Ohio's proposed abortion ban would require doctors to reimplant ectopic pregnancies, but that's not possible

In Ohio, anti-abortion-rights groups and 20 Republican lawmakers recently proposed an abortion ban that would, in most cases, consider doctors who perform abortions guilty of aggravated murder and subject to a life sentence or the death penalty, The Columbus Dispatch reported.

The proposal, presented on Thursday, acts as an update to Ohio's "heartbeat bill" that Gov. Mike DeWine signed in April but US District Judge Michael Barrett later blocked from going into effect. A "heartbeat bill" outlaws abortions as soon as a fetal heartbeat can be detected, or after about six weeks, when most people still don't know they're pregnant.

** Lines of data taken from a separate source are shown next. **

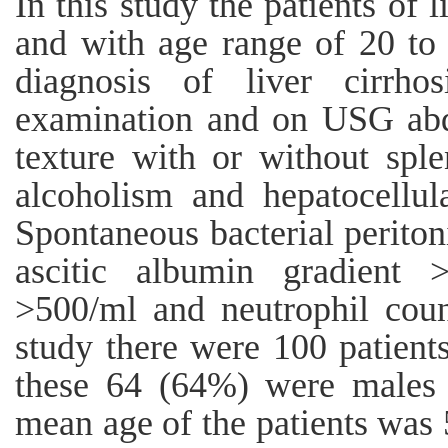
In this study the patients of l
and with age range of 20 to
diagnosis of liver cirrh
examination and on USG abd
texture with or without spl
alcoholism and hepatocellul
Spontaneous bacterial perito
ascitic albumin gradient >
>500/ml and neutrophil coun
study there were 100 patients
these 64 (64%) were males
mean age of the patients was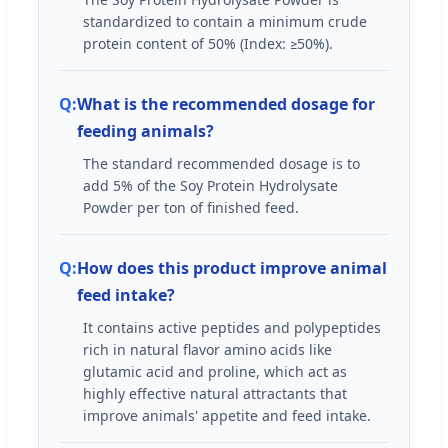
standardized to contain a minimum crude
protein content of 50% (Index: ≥50%).
What is the recommended dosage for
feeding animals?
The standard recommended dosage is to
add 5% of the Soy Protein Hydrolysate
Powder per ton of finished feed.
How does this product improve animal
feed intake?
It contains active peptides and polypeptides
rich in natural flavor amino acids like
glutamic acid and proline, which act as
highly effective natural attractants that
improve animals' appetite and feed intake.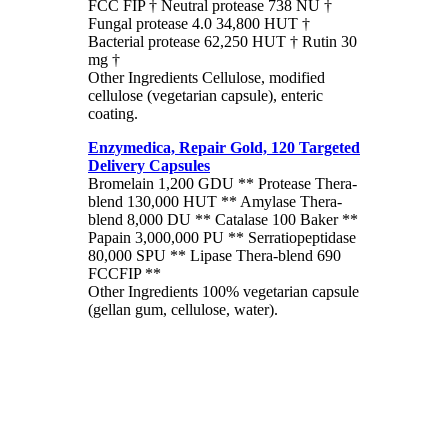
FCC FIP † Neutral protease 738 NU †
Fungal protease 4.0 34,800 HUT †
Bacterial protease 62,250 HUT † Rutin 30
mg †
Other Ingredients Cellulose, modified
cellulose (vegetarian capsule), enteric
coating.
Enzymedica, Repair Gold, 120 Targeted
Delivery Capsules
Bromelain 1,200 GDU ** Protease Thera-
blend 130,000 HUT ** Amylase Thera-
blend 8,000 DU ** Catalase 100 Baker **
Papain 3,000,000 PU ** Serratiopeptidase
80,000 SPU ** Lipase Thera-blend 690
FCCFIP **
Other Ingredients 100% vegetarian capsule
(gellan gum, cellulose, water).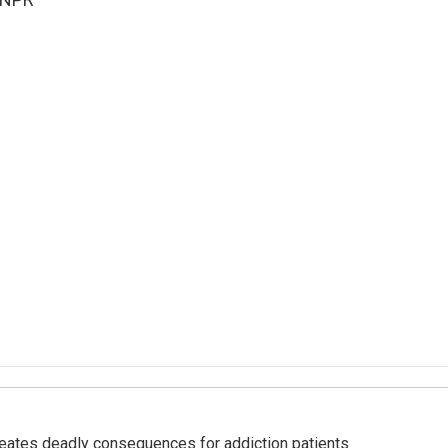
eates deadly consequences for addiction patients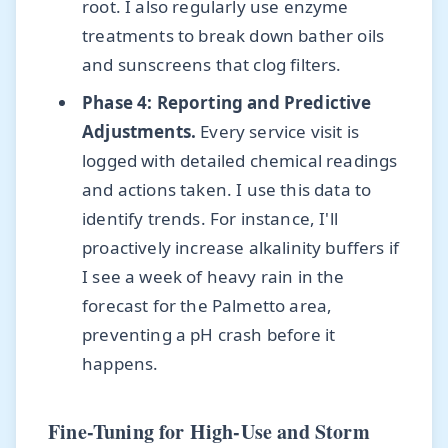
root. I also regularly use enzyme
treatments to break down bather oils
and sunscreens that clog filters.
Phase 4: Reporting and Predictive
Adjustments.
Every service visit is
logged with detailed chemical readings
and actions taken. I use this data to
identify trends. For instance, I'll
proactively increase alkalinity buffers if
I see a week of heavy rain in the
forecast for the Palmetto area,
preventing a pH crash before it
happens.
Fine-Tuning for High-Use and Storm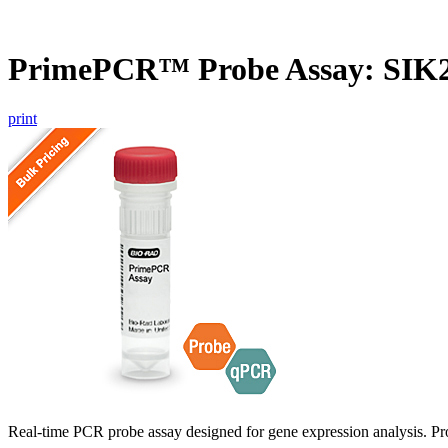
PrimePCR™ Probe Assay: SIK
print
Real-time PCR probe assay designed for gene expression analysis. Pro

The new proposal would also require doctors to attempt to reimplant ectopic pregnancies in the uterus, where it's supposed to grow. Ectopic pregnancies occur when a fertilized egg attaches itself outside the uterus, where it can't develop.

But the Ohio proposal ignores the fact that reimplanting an ectopic pregnancy is "physiologically impossible," said Dr. Chris Zahn, the vice president of practice activities at the American College of Obstetricians and Gynecologists. In fact, attempting that is extremely dangerous, and the technology needed to do it doesn't even exist.


Ectopic pregnancies are often treated through fallopian-tube removal

According to the American College of Obstetricians and Gynecologists, the Centers for Disease Control and Prevention estimated that in 1992, the last year that national data was tracked, 2% of all pregnancies were ectopic.

Since a fertilized egg can't develop outside the uterus, when an ectopic pregnancy occurs the egg has to be removed along with any damaged tissue to prevent damage to the person's reproductive system.

Sometimes a medication called methotrexate can be used to help the person's body absorb the pregnancy tissue outside the uterus and potentially save the fallopian tube where the egg attached. But removing a fallopian tube often is the only way to treat an ectopic pregnancy.

Fallopian-tube removal is a common treatment for people who have ectopic pregnancies because the fallopian tubes are the most common place for ectopic pregnancies to happen. (They occur less often in the ovary, the abdominal cavity, or the cervix, according to the Mayo Clinic.) The surgery requires doctors to cut open the abdomen.

Left untreated, a fertilized egg outside the uterus could grow and rupture the fallopian tube and cause heavy bleeding or even death, according to the Mayo Clinic. Ruptured fallopian tubes accounted for 2.7% of all pregnancy-related deaths from 2011 to 2013, according to ACOG.

Treating the ectopic pregnancy, however, "can certainly save a mom's life," Zahn told Insider.

Reimplanting the fertilized egg in the uterus 'is not possible'

Once the fertilized egg, the damaged tissue, and the fallopian tube are removed from the pregnant person's body, it's impossible to reimplant the pregnancy in the uterus, because no procedure exists to do so, Zahn said.

"It is not possible to move an ectopic pregnancy from a fallopian tube, or anywhere else it might have implanted, to the uterus," he said.

Even if there were such a procedure, it still probably wouldn't be possible, because in many cases the fertilized egg is not intact after an ectopic pregnancy, Dr. Donnica Moore, the host of the podcast "In the Ladies' Room with Dr. Donnica," told Insider.

Attempting to reinsert an ectopic pregnancy could result in an infection, a miscarriage, or the body rejecting the reimplantation, Moore said.